At this weekend’s California Association for the Gifted Conference there was intense focus on the elements of depth and complexity. Students are guided towards a series of visual prompts to help them penetrate beneath the surface understanding of a concept and develop a richer understanding by thinking critically about it. Is there, for example, special vocabulary to learn? Are there terms that the student may be unfamiliar with? Does a rich understanding of the concept point to missing information, an area where there is limited understanding—are there unanswered questions or unresolved issues? It is by thinking about things from such perspectives that students develop a richer understanding. They also need to develop a sense of the relatedness of things not only within disciplines but across disciplines. Just as the functions of the various bodily organs are related to each other within an organism, so science itself cannot be learned independently of history, as history cannot ignore the scientific and technological advances that have played a part in history and historical outcomes. The same is true of the arts and culture and philosophy. They each inform each other and other disciplines besides.
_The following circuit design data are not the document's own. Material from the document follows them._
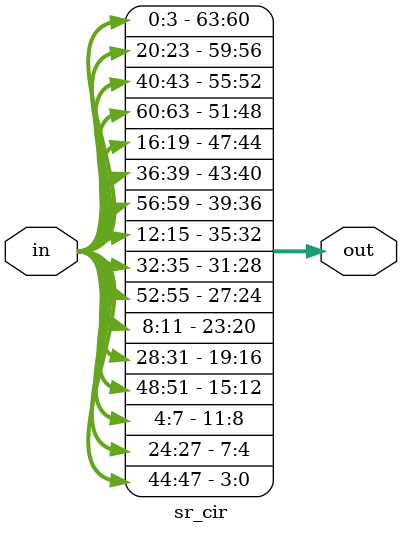
<source format=sv>

module sr_cir(
    in,
    out
);

input wire [0 : 63] in;
output wire [0 : 63] out;

genvar  i;
generate
  for  ( i  =  0 ;  i  <  16 ;  i  =  i + 1 )
    begin  :  mix
       assign  out[((52*i) % 64):((52*i) % 64) + 3] = in[i*4 : i*4 + 3];
    end
endgenerate

endmodule

</source>
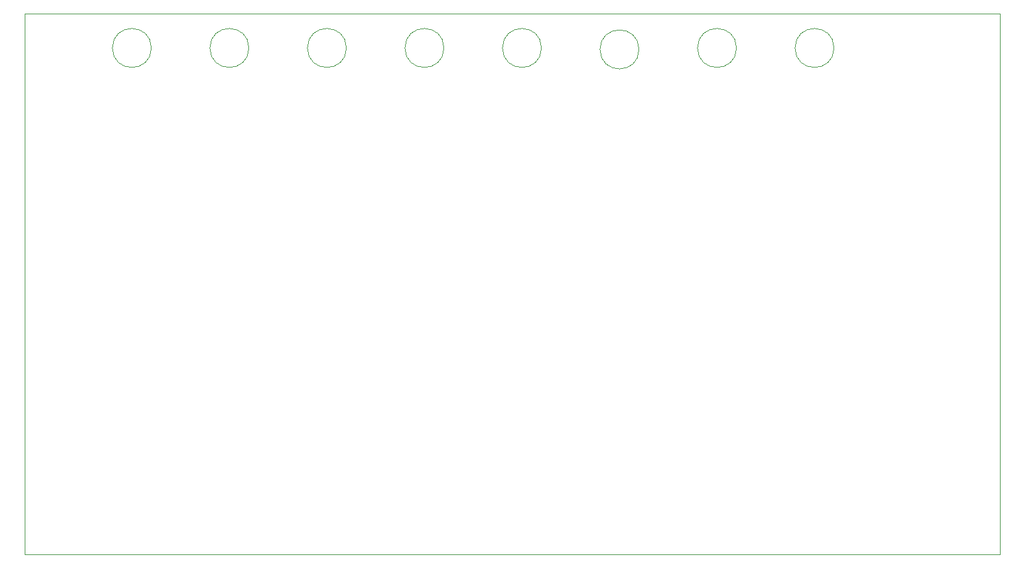
<source format=gbr>
G04 #@! TF.GenerationSoftware,KiCad,Pcbnew,5.1.8+dfsg1-1+b1*
G04 #@! TF.CreationDate,2021-07-07T17:01:25-05:00*
G04 #@! TF.ProjectId,front-panel,66726f6e-742d-4706-916e-656c2e6b6963,B*
G04 #@! TF.SameCoordinates,Original*
G04 #@! TF.FileFunction,Profile,NP*
%FSLAX46Y46*%
G04 Gerber Fmt 4.6, Leading zero omitted, Abs format (unit mm)*
G04 Created by KiCad (PCBNEW 5.1.8+dfsg1-1+b1) date 2021-07-07 17:01:25*
%MOMM*%
%LPD*%
G01*
G04 APERTURE LIST*
G04 #@! TA.AperFunction,Profile*
%ADD10C,0.050000*%
G04 #@! TD*
G04 APERTURE END LIST*
D10*
X177800000Y-60325000D02*
X177800000Y-130810000D01*
X50800000Y-60325000D02*
X50800000Y-130810000D01*
X50800000Y-130810000D02*
X177800000Y-130810000D01*
X92710000Y-64770000D02*
G75*
G03*
X92710000Y-64770000I-2540000J0D01*
G01*
X156210000Y-64770000D02*
G75*
G03*
X156210000Y-64770000I-2540000J0D01*
G01*
X143510000Y-64770000D02*
G75*
G03*
X143510000Y-64770000I-2540000J0D01*
G01*
X130810000Y-64960500D02*
G75*
G03*
X130810000Y-64960500I-2540000J0D01*
G01*
X118110000Y-64770000D02*
G75*
G03*
X118110000Y-64770000I-2540000J0D01*
G01*
X105410000Y-64770000D02*
G75*
G03*
X105410000Y-64770000I-2540000J0D01*
G01*
X80010000Y-64770000D02*
G75*
G03*
X80010000Y-64770000I-2540000J0D01*
G01*
X67310000Y-64770000D02*
G75*
G03*
X67310000Y-64770000I-2540000J0D01*
G01*
X177800000Y-60325000D02*
X50800000Y-60325000D01*
M02*

</source>
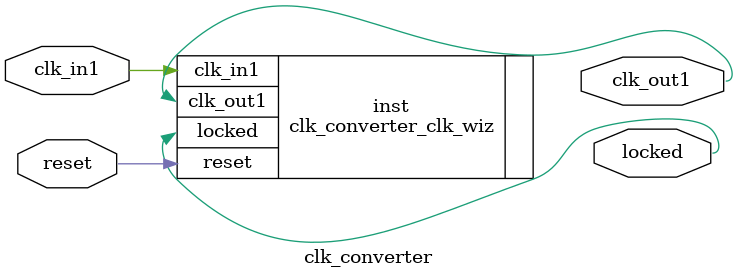
<source format=v>


`timescale 1ps/1ps

(* CORE_GENERATION_INFO = "clk_converter,clk_wiz_v5_4_1_0,{component_name=clk_converter,use_phase_alignment=true,use_min_o_jitter=false,use_max_i_jitter=false,use_dyn_phase_shift=false,use_inclk_switchover=false,use_dyn_reconfig=false,enable_axi=0,feedback_source=FDBK_AUTO,PRIMITIVE=MMCM,num_out_clk=1,clkin1_period=10.000,clkin2_period=10.000,use_power_down=false,use_reset=true,use_locked=true,use_inclk_stopped=false,feedback_type=SINGLE,CLOCK_MGR_TYPE=NA,manual_override=false}" *)

module clk_converter 
 (
  // Clock out ports
  output        clk_out1,
  // Status and control signals
  input         reset,
  output        locked,
 // Clock in ports
  input         clk_in1
 );

  clk_converter_clk_wiz inst
  (
  // Clock out ports  
  .clk_out1(clk_out1),
  // Status and control signals               
  .reset(reset), 
  .locked(locked),
 // Clock in ports
  .clk_in1(clk_in1)
  );

endmodule

</source>
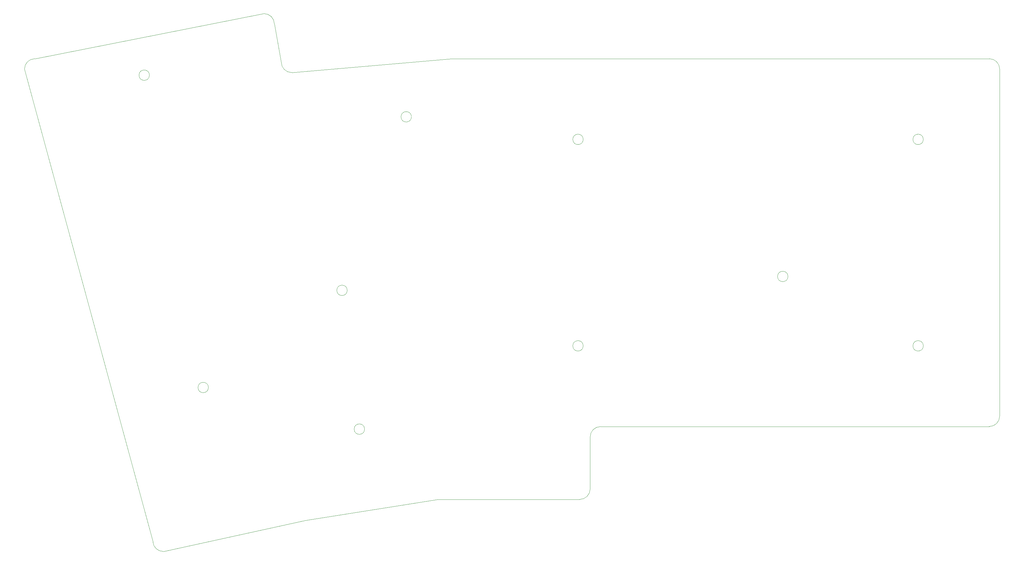
<source format=gbr>
%TF.GenerationSoftware,KiCad,Pcbnew,9.0.2*%
%TF.CreationDate,2025-07-31T22:53:19+02:00*%
%TF.ProjectId,multiboard_RIGHT,6d756c74-6962-46f6-9172-645f52494748,1.0*%
%TF.SameCoordinates,Original*%
%TF.FileFunction,Profile,NP*%
%FSLAX46Y46*%
G04 Gerber Fmt 4.6, Leading zero omitted, Abs format (unit mm)*
G04 Created by KiCad (PCBNEW 9.0.2) date 2025-07-31 22:53:19*
%MOMM*%
%LPD*%
G01*
G04 APERTURE LIST*
%TA.AperFunction,Profile*%
%ADD10C,0.050000*%
%TD*%
G04 APERTURE END LIST*
D10*
X246500000Y-106000000D02*
G75*
G02*
X243500000Y-106000000I-1500000J0D01*
G01*
X243500000Y-106000000D02*
G75*
G02*
X246500000Y-106000000I1500000J0D01*
G01*
X62500000Y-48000000D02*
G75*
G02*
X59500000Y-48000000I-1500000J0D01*
G01*
X59500000Y-48000000D02*
G75*
G02*
X62500000Y-48000000I1500000J0D01*
G01*
X138000000Y-60000000D02*
G75*
G02*
X135000000Y-60000000I-1500000J0D01*
G01*
X135000000Y-60000000D02*
G75*
G02*
X138000000Y-60000000I1500000J0D01*
G01*
X304500000Y-43250000D02*
X149500000Y-43250000D01*
X95500000Y-30250000D02*
X29500000Y-43250000D01*
X66500000Y-185250000D02*
G75*
G02*
X63518431Y-182582036I0J3000000D01*
G01*
X149500000Y-43250000D02*
X103500000Y-47250000D01*
X187500000Y-126000000D02*
G75*
G02*
X184500000Y-126000000I-1500000J0D01*
G01*
X184500000Y-126000000D02*
G75*
G02*
X187500000Y-126000000I1500000J0D01*
G01*
X189500000Y-152250000D02*
G75*
G02*
X192500000Y-149250000I3000000J0D01*
G01*
X285500000Y-126000000D02*
G75*
G02*
X282500000Y-126000000I-1500000J0D01*
G01*
X282500000Y-126000000D02*
G75*
G02*
X285500000Y-126000000I1500000J0D01*
G01*
X119500000Y-110000000D02*
G75*
G02*
X116500000Y-110000000I-1500000J0D01*
G01*
X116500000Y-110000000D02*
G75*
G02*
X119500000Y-110000000I1500000J0D01*
G01*
X307500000Y-146250000D02*
G75*
G02*
X304500000Y-149250000I-3000000J0D01*
G01*
X103500000Y-47250000D02*
G75*
G02*
X100500000Y-44250000I0J3000000D01*
G01*
X26500000Y-46250000D02*
G75*
G02*
X29500000Y-43250000I3000000J0D01*
G01*
X95500000Y-30250000D02*
G75*
G02*
X98500000Y-33250000I0J-3000000D01*
G01*
X189500000Y-167250000D02*
G75*
G02*
X186500000Y-170250000I-3000000J0D01*
G01*
X307500000Y-146250000D02*
X307500000Y-46250000D01*
X189500000Y-167250000D02*
X189500000Y-152250000D01*
X26500000Y-46250000D02*
X63518431Y-182582033D01*
X192500000Y-149250000D02*
X304500000Y-149250000D01*
X145500000Y-170250000D02*
X186500000Y-170250000D01*
X107500000Y-176250000D02*
X145500000Y-170250000D01*
X79500000Y-138000000D02*
G75*
G02*
X76500000Y-138000000I-1500000J0D01*
G01*
X76500000Y-138000000D02*
G75*
G02*
X79500000Y-138000000I1500000J0D01*
G01*
X100500000Y-44250000D02*
X98500000Y-33250000D01*
X285500000Y-66500000D02*
G75*
G02*
X282500000Y-66500000I-1500000J0D01*
G01*
X282500000Y-66500000D02*
G75*
G02*
X285500000Y-66500000I1500000J0D01*
G01*
X124500000Y-150000000D02*
G75*
G02*
X121500000Y-150000000I-1500000J0D01*
G01*
X121500000Y-150000000D02*
G75*
G02*
X124500000Y-150000000I1500000J0D01*
G01*
X187500000Y-66500000D02*
G75*
G02*
X184500000Y-66500000I-1500000J0D01*
G01*
X184500000Y-66500000D02*
G75*
G02*
X187500000Y-66500000I1500000J0D01*
G01*
X66500000Y-185250000D02*
X107500000Y-176250000D01*
X304500000Y-43250000D02*
G75*
G02*
X307500000Y-46250000I0J-3000000D01*
G01*
M02*

</source>
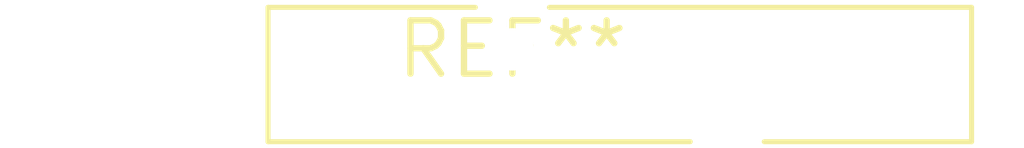
<source format=kicad_pcb>
(kicad_pcb (version 20240108) (generator pcbnew)

  (general
    (thickness 1.6)
  )

  (paper "A4")
  (layers
    (0 "F.Cu" signal)
    (31 "B.Cu" signal)
    (32 "B.Adhes" user "B.Adhesive")
    (33 "F.Adhes" user "F.Adhesive")
    (34 "B.Paste" user)
    (35 "F.Paste" user)
    (36 "B.SilkS" user "B.Silkscreen")
    (37 "F.SilkS" user "F.Silkscreen")
    (38 "B.Mask" user)
    (39 "F.Mask" user)
    (40 "Dwgs.User" user "User.Drawings")
    (41 "Cmts.User" user "User.Comments")
    (42 "Eco1.User" user "User.Eco1")
    (43 "Eco2.User" user "User.Eco2")
    (44 "Edge.Cuts" user)
    (45 "Margin" user)
    (46 "B.CrtYd" user "B.Courtyard")
    (47 "F.CrtYd" user "F.Courtyard")
    (48 "B.Fab" user)
    (49 "F.Fab" user)
    (50 "User.1" user)
    (51 "User.2" user)
    (52 "User.3" user)
    (53 "User.4" user)
    (54 "User.5" user)
    (55 "User.6" user)
    (56 "User.7" user)
    (57 "User.8" user)
    (58 "User.9" user)
  )

  (setup
    (pad_to_mask_clearance 0)
    (pcbplotparams
      (layerselection 0x00010fc_ffffffff)
      (plot_on_all_layers_selection 0x0000000_00000000)
      (disableapertmacros false)
      (usegerberextensions false)
      (usegerberattributes false)
      (usegerberadvancedattributes false)
      (creategerberjobfile false)
      (dashed_line_dash_ratio 12.000000)
      (dashed_line_gap_ratio 3.000000)
      (svgprecision 4)
      (plotframeref false)
      (viasonmask false)
      (mode 1)
      (useauxorigin false)
      (hpglpennumber 1)
      (hpglpenspeed 20)
      (hpglpendiameter 15.000000)
      (dxfpolygonmode false)
      (dxfimperialunits false)
      (dxfusepcbnewfont false)
      (psnegative false)
      (psa4output false)
      (plotreference false)
      (plotvalue false)
      (plotinvisibletext false)
      (sketchpadsonfab false)
      (subtractmaskfromsilk false)
      (outputformat 1)
      (mirror false)
      (drillshape 1)
      (scaleselection 1)
      (outputdirectory "")
    )
  )

  (net 0 "")

  (footprint "Fuse_Bourns_MF-RHT800" (layer "F.Cu") (at 0 0))

)

</source>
This attention to the depth and interconnectedness of things was a refreshing reminder of the need to develop challenging curriculum in order to let the nascent abilities of our students emerge. By offering a range of challenging classes, both required and elective, students have the opportunity to develop interests and expertise in areas that would otherwise have remained dormant and undiscovered. Students develop a variety of ways of learning. In some cases they will confront the area of inquiry head on, in others they might have to read around the topic widely in order to get a fuller understanding. In many cases they might look to other disciplines, to the arts, to philosophy and ethics, to culture and science, to inform their present enquiry.
With the shift to non-linear methods of teaching, with the classroom being student-centered rather than teacher-centered, the students themselves are in a position to guide how complex and deep their investigations and learning will be. The role of the teacher is increasingly to ask questions, to guide exploration and research rather than to provide answers. All of our students benefit from such thinking and from such an approach, not just the gifted.